Wednesday, April 8, 2015

10th August 1799 Order from Horse Guards: GENERAL ORDERS



The issue of the colour of horse to be used in the British heavy cavalry has been the subject of debate on the TMP website. The actual Regulations were recently shared by one of the readers. Since none of us is perfect, but we are all striving to improve, I thought I would share this important Regulation verbatim. I would also add the mea culpa that Carl Robson painted all of my horses the way I asked him to. Clearly I wish I had found this information earlier. 

A word to the wise: check leather harness colour for the horses, colour of the horse itself, docked (nag-tail) or not docked tail, regulations regarding the officer's mount as well as that of the trumpeter.

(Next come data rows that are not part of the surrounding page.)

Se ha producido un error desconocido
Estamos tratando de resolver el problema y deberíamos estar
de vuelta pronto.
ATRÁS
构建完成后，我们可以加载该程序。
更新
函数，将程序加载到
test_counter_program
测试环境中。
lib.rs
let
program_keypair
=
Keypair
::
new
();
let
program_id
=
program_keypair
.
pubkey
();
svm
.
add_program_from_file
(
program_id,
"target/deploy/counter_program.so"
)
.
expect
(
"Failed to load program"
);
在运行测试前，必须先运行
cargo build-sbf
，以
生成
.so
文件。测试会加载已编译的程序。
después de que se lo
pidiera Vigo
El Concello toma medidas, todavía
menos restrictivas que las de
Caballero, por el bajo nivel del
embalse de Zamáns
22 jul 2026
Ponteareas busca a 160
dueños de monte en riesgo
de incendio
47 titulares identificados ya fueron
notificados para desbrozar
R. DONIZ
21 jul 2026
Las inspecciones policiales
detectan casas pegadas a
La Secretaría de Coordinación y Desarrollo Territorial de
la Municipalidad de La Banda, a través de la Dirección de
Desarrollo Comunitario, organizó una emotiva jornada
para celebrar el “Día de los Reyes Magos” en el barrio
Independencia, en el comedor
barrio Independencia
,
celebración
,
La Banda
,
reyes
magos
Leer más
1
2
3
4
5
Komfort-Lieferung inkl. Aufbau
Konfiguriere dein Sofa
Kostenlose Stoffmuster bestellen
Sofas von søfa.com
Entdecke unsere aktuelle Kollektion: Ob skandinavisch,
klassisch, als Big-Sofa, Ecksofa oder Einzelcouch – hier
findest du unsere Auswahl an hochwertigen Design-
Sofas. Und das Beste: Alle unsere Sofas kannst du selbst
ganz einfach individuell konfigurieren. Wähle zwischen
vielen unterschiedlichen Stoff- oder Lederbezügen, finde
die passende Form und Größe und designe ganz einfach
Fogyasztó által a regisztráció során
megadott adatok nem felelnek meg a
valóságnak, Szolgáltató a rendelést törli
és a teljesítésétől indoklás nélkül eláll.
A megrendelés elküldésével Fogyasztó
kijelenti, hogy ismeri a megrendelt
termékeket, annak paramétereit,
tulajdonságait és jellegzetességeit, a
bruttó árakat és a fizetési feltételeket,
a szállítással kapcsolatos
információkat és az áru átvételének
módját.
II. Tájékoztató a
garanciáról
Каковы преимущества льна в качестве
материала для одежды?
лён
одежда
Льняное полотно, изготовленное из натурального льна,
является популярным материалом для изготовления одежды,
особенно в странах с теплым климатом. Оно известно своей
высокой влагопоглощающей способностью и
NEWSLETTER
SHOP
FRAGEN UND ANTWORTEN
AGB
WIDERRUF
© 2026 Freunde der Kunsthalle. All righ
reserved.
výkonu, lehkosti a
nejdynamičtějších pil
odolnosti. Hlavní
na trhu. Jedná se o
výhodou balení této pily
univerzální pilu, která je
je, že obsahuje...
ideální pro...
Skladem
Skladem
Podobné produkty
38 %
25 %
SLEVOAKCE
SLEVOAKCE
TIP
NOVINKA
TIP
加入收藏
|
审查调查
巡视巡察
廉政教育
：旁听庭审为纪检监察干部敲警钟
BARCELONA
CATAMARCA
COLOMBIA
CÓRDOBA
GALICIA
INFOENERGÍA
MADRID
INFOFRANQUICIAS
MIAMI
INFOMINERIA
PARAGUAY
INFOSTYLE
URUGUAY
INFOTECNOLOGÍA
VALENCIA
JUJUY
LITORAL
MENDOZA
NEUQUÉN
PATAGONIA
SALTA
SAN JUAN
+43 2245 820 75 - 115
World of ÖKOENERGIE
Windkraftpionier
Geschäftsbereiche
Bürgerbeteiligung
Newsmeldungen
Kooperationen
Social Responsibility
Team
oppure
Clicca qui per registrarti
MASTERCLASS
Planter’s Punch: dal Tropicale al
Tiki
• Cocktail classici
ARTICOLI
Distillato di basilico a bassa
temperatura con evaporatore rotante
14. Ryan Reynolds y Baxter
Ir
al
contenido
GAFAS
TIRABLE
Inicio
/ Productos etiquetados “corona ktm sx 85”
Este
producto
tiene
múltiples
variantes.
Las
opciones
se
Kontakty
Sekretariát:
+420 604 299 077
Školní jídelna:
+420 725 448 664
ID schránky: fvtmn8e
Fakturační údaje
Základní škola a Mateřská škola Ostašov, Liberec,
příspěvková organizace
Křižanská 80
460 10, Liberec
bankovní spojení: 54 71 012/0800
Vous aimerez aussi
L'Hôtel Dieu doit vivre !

From General Charles P. Ainslie's The Royal Regiment of Dragoons – The Historical Record of the First or The Royal Regiment of Dragoons; Chapman & Hall: London, 1887. pp. 106-107, provides the following quote:

 10th August 1799 Order from Horse Guards

"GENERAL ORDERS.

The heavy cavalry, with the exception of the two regiments of Life Guards and Royal Regiment of Horse Guards, are to be mounted on nag-tailed horses.
The First, or King's Regiment of Dragoon Guards; the First, or Royal Regiment of Dragoons; the Third, or King's Own Regiment of Dragoons, are to be mounted on black nag-tailed horses.
The Second, or Queen's Regiment of Dragoon Guards, are to be mounted on nag-tailed horses of the colours of bay and brown.
The Second, or Royal North British Regiment of Dragoons, are to be mounted on nag-tailed grey horses.
All other regiments of heavy cavalry on the British establishment are to be mounted on nag-tailed horses of the colours of bay, brown, and chestnut.
The custom of mounting trumpeters on grey horses is to be discontinued, and they are in future to be mounted on horses of the colour or colours prescribed for the regiments to which they belong.

Harvey Calvert,
Adjutant-General.
Horse Guards

10th August, 1799."



Note: Nag tailed is where the tail is cut short down to one third or one half of natural length. Docked tails are cut right back to the tailbone.